Öğretmenlerin dört aydır okula gitmemelerine rağmen, tam maaş ve girmedikleri ek ders ücretlerini aldıklarından bahsettim önceki yazımda.
Hayat normalleşmeye giderken Bakanlığın öğretmenleri seminere çağırmalarına gösterilen tepkinin yanlış olduğuna temas etmek için…
Öğrenciler sınava girerken;
‘Askeri Öğrenci Aday Belirleme Sınavı ve YKS yapılırken seminerlerin uzaktan yapılmasını istemek yanlıştır’ dedim.
‘Öğrenciler salonlara girebiliyor, öğretmenler neden giremiyor?’ diye sordum.
‘Alırsın üst seviyede tedbirini, korursun sosyal mesafeni olur biter’
‘Bu ülkede sağlıkçının, polisin, askerin, çalışan milyonlarca insanın canı yok mu?’
Öğretmenler bu yazıma fena kızdılar.
Arayanlar, teessüflerini bildirenler, hasta haliyle uzaktan eğitim – EBA üzerinden bütün öğrencileriyle yakından ilgilendiklerini söyleyenler…
En çok da ‘Üç aydır maaşını hak edip etmediğini düşünmeden, ek ders ücretlerini helal haram demeden alan öğretmenin mi Korona korkusu var bir tek?’ sorusuna alınmışlar.
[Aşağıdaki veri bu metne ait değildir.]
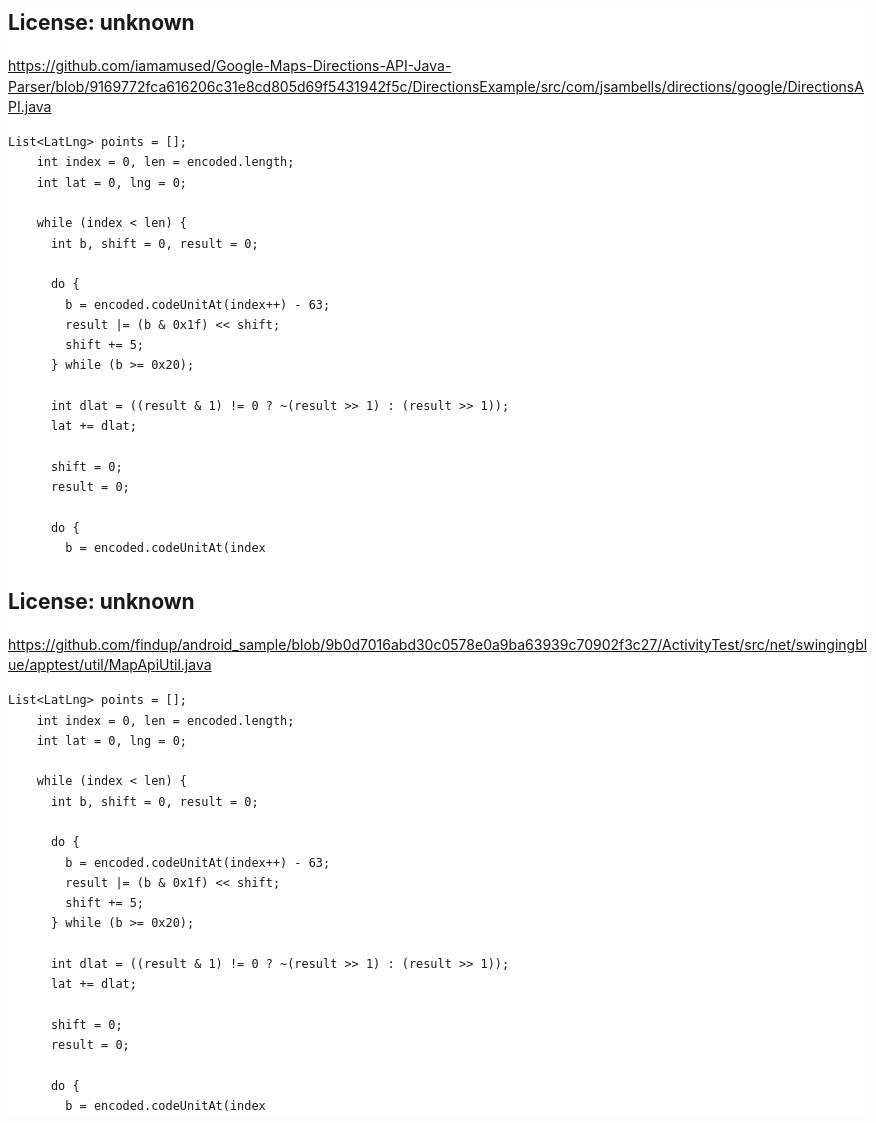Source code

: 
## License: unknown
https://github.com/iamamused/Google-Maps-Directions-API-Java-Parser/blob/9169772fca616206c31e8cd805d69f5431942f5c/DirectionsExample/src/com/jsambells/directions/google/DirectionsAPI.java

```
List<LatLng> points = [];
    int index = 0, len = encoded.length;
    int lat = 0, lng = 0;

    while (index < len) {
      int b, shift = 0, result = 0;
      
      do {
        b = encoded.codeUnitAt(index++) - 63;
        result |= (b & 0x1f) << shift;
        shift += 5;
      } while (b >= 0x20);
      
      int dlat = ((result & 1) != 0 ? ~(result >> 1) : (result >> 1));
      lat += dlat;

      shift = 0;
      result = 0;
      
      do {
        b = encoded.codeUnitAt(index
```


## License: unknown
https://github.com/findup/android_sample/blob/9b0d7016abd30c0578e0a9ba63939c70902f3c27/ActivityTest/src/net/swingingblue/apptest/util/MapApiUtil.java

```
List<LatLng> points = [];
    int index = 0, len = encoded.length;
    int lat = 0, lng = 0;

    while (index < len) {
      int b, shift = 0, result = 0;
      
      do {
        b = encoded.codeUnitAt(index++) - 63;
        result |= (b & 0x1f) << shift;
        shift += 5;
      } while (b >= 0x20);
      
      int dlat = ((result & 1) != 0 ? ~(result >> 1) : (result >> 1));
      lat += dlat;

      shift = 0;
      result = 0;
      
      do {
        b = encoded.codeUnitAt(index
```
Cümle içinde ‘helal, haram’ geçtiği için,
“Fetva vermek senin haddine mi? Haram veya helal buna sen karar veremezsin. Acaba böyle yazılar yazarak senin aldığın paralar helal mi?” diye soran var.
Üzülerek söylemeliyim, bir kısım öğretmenlerimiz okuduğunu anlayamıyor.
Bu ve benzer tepkileri öngörmüş,
‘Bu yazıyı helal lokma için kendini parçalayan, evindeki buzdolabını sınıf tahtası yapan, tek tek öğrencisini takip eden, merhametli, vicdanlı öğretmenlerimizi tenzih ederek yazıyor, onların tek tek ellerinden öpüyorum’ demiştim.
Gün boyu düzenli olarak arayan ve yorum yapanların hiç biri bu kısmı okumamış.
Kardeşlerim, Romalılar;
Vicdanlarınızı susturmak için bana saldırmanızı anlıyor ve normal karşılıyorum.
Evvela evet, haddimi bilirim. Fetva vermiş değilim.
Ve elbet, ‘Helal veya haram’ hususunda verilmiş fetvalar mevcuttur.
Bir şeyleri yeniden keşfetmenin lüzumu yoktur.
Fetva makamı olarak kabul eder misiniz, sizlere Alev Alatlı Hocanın 2016 yılında yapmış olduğu bir konuşmasını hatırlatsam, okumadıysanız mutlaka göz gezdirmenizi istesem;
Diyor ki,
“Her yasal olan hak helal değildir. Mühim olan helalleşmektir”
Pandemi sonrası yüz yüze eğitim sıralarında, çocukların ufkunu genişletmek isterseniz Cumhurbaşkanımızın ‘İslam Ekonomisi ve Finansı Konferansı’nda yaptığı konuşmasına bakın;
“Onca zenginliğe rağmen açlıktan ölen insanlar ve her 10 yılda bir tekrarlanan ekonomik krizler, küresel düzeyde yapılanma ihtiyacını açıkça ortaya koymaktadır. 2008 yılında yaşanan küresel finans krizi, sadece faize ve ne olursa olsun kazanma hırsına dayalı ekonomik sistemin açmazlarının ifşası anlamını taşıyor.
İnsani, ahlaki ve çevreci karakteri faizi ve sömürüyü reddeden yapısıyla İslam iktisadı krizden çıkışın anahtarıdır”
Bitirirken hepinizi merhum Nuri Pakdil’den mülhem,
Anti emperyalist, anti kapitalist, anti sosyalist, anti nazizst, anti firavunist dileklerimle selamlıyorum.
Şimdi bir slogan atacağım. Yoğun alkış bekliyorum.
Sloganım şudur: Ne mutlu Müslümanım diyene!